* [Required work]
Which lines in the data contain the word "wire"? Please copy each of them.

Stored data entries
______________________________

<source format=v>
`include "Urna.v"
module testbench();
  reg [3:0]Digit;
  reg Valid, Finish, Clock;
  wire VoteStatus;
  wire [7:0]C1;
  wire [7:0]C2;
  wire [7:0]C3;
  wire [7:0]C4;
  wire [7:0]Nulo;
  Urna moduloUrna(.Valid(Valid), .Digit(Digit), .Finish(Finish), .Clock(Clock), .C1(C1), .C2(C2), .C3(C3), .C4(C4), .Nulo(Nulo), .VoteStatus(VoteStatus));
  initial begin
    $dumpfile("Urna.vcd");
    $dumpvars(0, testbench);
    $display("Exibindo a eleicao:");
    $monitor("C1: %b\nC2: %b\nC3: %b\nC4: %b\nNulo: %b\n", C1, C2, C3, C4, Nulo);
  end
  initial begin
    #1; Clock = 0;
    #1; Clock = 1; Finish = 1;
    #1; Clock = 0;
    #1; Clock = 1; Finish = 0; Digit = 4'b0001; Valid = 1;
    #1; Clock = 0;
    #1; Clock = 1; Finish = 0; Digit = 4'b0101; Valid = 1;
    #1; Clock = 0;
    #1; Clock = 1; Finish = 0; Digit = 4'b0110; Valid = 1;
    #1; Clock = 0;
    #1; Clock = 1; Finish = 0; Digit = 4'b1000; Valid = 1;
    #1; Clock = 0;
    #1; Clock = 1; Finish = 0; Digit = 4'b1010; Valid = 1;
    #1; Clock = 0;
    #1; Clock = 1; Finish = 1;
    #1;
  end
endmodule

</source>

______________________________

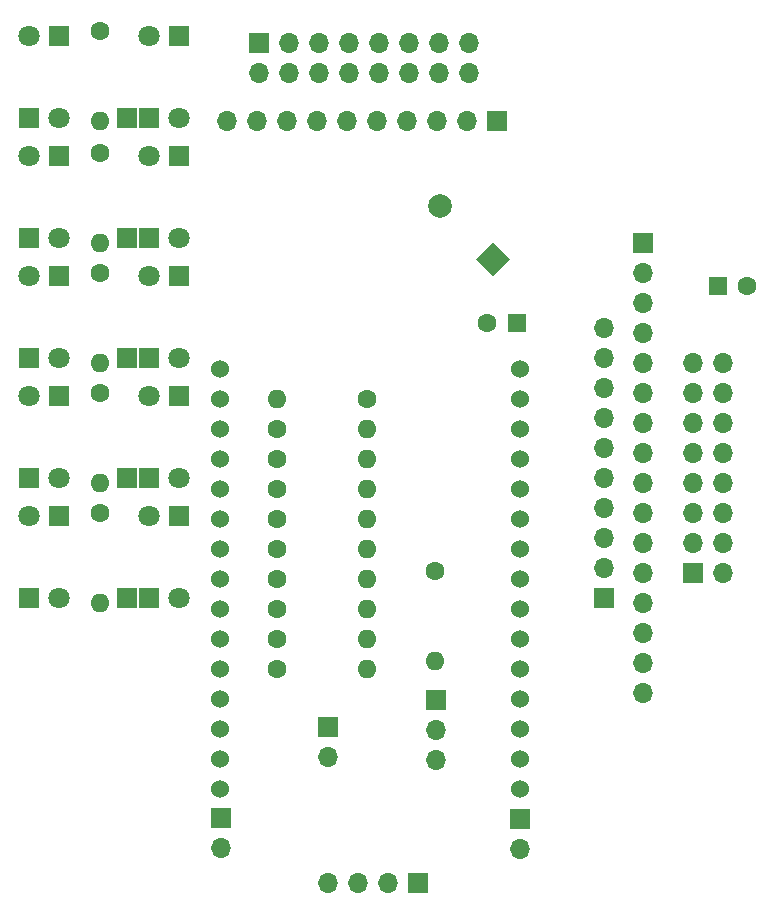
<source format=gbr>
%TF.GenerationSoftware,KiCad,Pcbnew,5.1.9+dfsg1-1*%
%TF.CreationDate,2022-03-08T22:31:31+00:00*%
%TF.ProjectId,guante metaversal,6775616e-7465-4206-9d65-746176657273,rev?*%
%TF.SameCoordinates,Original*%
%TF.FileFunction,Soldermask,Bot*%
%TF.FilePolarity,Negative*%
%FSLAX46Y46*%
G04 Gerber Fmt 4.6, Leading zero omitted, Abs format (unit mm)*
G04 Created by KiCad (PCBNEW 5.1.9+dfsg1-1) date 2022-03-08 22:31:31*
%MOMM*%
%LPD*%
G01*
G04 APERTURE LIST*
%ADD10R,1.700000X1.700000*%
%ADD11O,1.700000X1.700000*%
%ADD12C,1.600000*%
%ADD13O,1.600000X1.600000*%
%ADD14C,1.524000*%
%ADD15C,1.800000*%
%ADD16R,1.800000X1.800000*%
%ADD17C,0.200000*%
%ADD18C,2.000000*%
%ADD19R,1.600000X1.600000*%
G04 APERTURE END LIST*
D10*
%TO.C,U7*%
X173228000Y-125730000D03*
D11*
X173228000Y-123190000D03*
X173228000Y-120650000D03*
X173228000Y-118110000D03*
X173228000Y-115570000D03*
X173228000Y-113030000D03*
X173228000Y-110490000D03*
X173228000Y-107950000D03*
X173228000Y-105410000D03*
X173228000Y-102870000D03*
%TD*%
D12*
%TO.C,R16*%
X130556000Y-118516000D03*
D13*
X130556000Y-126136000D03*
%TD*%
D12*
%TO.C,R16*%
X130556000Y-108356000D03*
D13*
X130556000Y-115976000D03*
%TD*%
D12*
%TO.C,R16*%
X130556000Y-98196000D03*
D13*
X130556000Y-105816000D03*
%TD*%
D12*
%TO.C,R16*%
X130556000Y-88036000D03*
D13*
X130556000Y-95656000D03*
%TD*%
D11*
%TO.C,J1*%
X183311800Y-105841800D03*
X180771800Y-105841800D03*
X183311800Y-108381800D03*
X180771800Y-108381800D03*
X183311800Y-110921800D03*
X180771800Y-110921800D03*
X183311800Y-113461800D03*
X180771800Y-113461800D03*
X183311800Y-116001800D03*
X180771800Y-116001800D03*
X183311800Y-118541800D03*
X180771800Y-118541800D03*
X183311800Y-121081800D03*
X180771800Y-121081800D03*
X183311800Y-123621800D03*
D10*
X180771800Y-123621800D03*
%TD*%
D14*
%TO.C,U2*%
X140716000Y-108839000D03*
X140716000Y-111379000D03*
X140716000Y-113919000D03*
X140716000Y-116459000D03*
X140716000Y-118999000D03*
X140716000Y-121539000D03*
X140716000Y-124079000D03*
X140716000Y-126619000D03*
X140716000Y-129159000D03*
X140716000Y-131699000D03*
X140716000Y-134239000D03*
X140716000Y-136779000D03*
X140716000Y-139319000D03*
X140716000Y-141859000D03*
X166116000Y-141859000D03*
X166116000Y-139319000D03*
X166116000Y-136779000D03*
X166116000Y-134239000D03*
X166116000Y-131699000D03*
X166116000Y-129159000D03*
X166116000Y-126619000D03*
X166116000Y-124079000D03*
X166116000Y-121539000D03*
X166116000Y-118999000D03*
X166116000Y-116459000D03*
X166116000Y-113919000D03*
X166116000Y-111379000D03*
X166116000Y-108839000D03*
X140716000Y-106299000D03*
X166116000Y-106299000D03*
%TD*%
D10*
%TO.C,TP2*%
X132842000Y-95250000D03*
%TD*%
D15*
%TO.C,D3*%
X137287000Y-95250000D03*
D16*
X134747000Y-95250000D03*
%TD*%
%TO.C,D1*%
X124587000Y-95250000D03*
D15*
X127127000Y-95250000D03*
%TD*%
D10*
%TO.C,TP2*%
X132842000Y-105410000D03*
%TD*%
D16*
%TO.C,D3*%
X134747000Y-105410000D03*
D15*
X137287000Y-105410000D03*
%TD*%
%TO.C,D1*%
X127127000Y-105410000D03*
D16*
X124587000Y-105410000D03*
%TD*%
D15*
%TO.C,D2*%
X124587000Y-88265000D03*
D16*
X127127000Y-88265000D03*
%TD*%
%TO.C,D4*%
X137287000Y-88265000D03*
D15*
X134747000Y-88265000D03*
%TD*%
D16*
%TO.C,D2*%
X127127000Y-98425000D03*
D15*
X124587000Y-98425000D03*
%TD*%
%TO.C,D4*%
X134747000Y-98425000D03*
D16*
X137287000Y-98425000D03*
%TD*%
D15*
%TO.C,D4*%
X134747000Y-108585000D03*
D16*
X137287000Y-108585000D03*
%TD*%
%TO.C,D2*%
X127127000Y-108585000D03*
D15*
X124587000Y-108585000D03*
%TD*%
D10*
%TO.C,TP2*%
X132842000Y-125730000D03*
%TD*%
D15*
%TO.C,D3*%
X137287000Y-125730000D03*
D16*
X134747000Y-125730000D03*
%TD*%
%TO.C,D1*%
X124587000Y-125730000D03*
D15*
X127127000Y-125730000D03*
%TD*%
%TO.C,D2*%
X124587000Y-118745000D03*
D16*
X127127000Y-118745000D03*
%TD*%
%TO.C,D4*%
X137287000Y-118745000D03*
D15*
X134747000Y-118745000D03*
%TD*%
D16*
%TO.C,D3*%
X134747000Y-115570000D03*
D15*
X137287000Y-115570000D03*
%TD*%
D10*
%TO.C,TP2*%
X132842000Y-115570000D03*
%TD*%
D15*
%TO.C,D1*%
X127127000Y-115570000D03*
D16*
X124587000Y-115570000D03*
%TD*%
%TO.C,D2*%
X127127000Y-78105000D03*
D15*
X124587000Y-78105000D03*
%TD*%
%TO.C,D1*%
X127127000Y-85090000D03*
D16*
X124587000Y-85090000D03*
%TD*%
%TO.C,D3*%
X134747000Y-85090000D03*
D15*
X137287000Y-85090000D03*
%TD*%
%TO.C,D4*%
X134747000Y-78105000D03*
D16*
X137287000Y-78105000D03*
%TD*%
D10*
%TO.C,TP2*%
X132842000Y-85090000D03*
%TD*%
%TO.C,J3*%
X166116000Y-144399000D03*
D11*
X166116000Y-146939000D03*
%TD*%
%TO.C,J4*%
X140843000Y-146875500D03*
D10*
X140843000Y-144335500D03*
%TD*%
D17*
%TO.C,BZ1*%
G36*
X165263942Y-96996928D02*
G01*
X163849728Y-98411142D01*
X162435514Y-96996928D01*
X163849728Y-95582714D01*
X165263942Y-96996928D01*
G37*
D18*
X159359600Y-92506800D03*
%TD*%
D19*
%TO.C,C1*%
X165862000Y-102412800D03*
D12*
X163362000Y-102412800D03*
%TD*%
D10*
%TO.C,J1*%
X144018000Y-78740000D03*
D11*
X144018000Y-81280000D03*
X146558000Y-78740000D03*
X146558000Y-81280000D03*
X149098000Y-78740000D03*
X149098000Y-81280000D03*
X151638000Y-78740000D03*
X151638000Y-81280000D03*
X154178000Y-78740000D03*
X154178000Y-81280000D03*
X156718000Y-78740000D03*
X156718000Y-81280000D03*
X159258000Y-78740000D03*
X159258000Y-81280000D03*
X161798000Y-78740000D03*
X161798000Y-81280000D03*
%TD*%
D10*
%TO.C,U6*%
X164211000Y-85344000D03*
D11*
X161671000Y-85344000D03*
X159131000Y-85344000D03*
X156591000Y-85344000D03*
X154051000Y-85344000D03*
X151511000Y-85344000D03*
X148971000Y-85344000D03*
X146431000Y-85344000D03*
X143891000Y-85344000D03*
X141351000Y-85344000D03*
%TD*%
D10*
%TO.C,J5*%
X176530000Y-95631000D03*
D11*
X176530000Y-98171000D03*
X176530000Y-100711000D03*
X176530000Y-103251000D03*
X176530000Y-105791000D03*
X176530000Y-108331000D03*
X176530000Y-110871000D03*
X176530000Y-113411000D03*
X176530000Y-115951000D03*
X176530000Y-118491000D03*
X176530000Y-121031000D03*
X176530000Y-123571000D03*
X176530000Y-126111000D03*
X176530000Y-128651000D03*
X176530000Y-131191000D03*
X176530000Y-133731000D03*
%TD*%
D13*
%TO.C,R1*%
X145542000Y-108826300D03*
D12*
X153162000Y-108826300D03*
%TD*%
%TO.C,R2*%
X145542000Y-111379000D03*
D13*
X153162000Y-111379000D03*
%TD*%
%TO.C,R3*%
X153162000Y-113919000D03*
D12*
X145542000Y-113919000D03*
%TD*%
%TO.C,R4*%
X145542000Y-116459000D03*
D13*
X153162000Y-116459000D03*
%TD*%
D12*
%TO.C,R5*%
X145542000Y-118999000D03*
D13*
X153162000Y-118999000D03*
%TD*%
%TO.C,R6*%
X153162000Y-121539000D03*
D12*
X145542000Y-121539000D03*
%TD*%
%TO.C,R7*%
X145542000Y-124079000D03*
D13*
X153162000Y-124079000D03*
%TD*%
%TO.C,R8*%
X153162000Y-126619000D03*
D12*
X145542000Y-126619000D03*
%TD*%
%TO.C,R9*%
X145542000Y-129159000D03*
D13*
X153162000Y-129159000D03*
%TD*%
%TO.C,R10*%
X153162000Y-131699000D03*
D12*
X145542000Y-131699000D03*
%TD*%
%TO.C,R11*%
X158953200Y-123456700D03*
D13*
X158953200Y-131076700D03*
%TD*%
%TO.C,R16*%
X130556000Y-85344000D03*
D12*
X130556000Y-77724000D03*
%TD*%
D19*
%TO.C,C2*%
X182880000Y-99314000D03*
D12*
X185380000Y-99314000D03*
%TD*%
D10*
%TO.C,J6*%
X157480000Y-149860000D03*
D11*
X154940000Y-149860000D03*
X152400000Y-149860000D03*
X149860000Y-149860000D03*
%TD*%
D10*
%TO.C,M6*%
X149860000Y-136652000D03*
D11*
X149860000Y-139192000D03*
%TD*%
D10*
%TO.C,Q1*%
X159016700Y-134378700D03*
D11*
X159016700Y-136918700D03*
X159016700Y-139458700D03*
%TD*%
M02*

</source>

______________________________

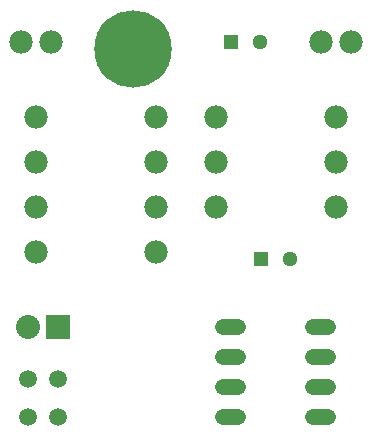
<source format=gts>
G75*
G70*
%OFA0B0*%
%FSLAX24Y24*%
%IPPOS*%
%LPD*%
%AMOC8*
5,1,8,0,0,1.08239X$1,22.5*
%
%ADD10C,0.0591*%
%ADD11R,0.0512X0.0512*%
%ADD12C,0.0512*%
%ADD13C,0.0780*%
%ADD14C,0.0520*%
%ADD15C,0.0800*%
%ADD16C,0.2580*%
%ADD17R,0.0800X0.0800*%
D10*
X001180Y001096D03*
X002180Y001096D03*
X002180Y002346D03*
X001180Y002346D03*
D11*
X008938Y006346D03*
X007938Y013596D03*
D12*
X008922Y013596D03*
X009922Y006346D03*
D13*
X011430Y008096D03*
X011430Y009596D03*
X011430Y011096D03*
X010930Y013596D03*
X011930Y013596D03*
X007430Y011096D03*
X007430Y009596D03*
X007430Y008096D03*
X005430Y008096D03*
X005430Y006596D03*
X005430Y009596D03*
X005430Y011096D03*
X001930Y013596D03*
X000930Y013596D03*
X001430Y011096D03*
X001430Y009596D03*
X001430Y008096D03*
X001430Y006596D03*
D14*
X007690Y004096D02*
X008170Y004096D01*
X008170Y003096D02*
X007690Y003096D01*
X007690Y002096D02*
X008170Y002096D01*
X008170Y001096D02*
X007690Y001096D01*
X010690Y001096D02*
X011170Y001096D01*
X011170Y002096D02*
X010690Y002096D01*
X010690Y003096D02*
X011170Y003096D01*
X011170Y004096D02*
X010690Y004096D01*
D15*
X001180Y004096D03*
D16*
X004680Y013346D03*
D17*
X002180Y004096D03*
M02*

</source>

______________________________

* [Problem solution]
  wire VoteStatus;
  wire [7:0]C1;
  wire [7:0]C2;
  wire [7:0]C3;
  wire [7:0]C4;
  wire [7:0]Nulo;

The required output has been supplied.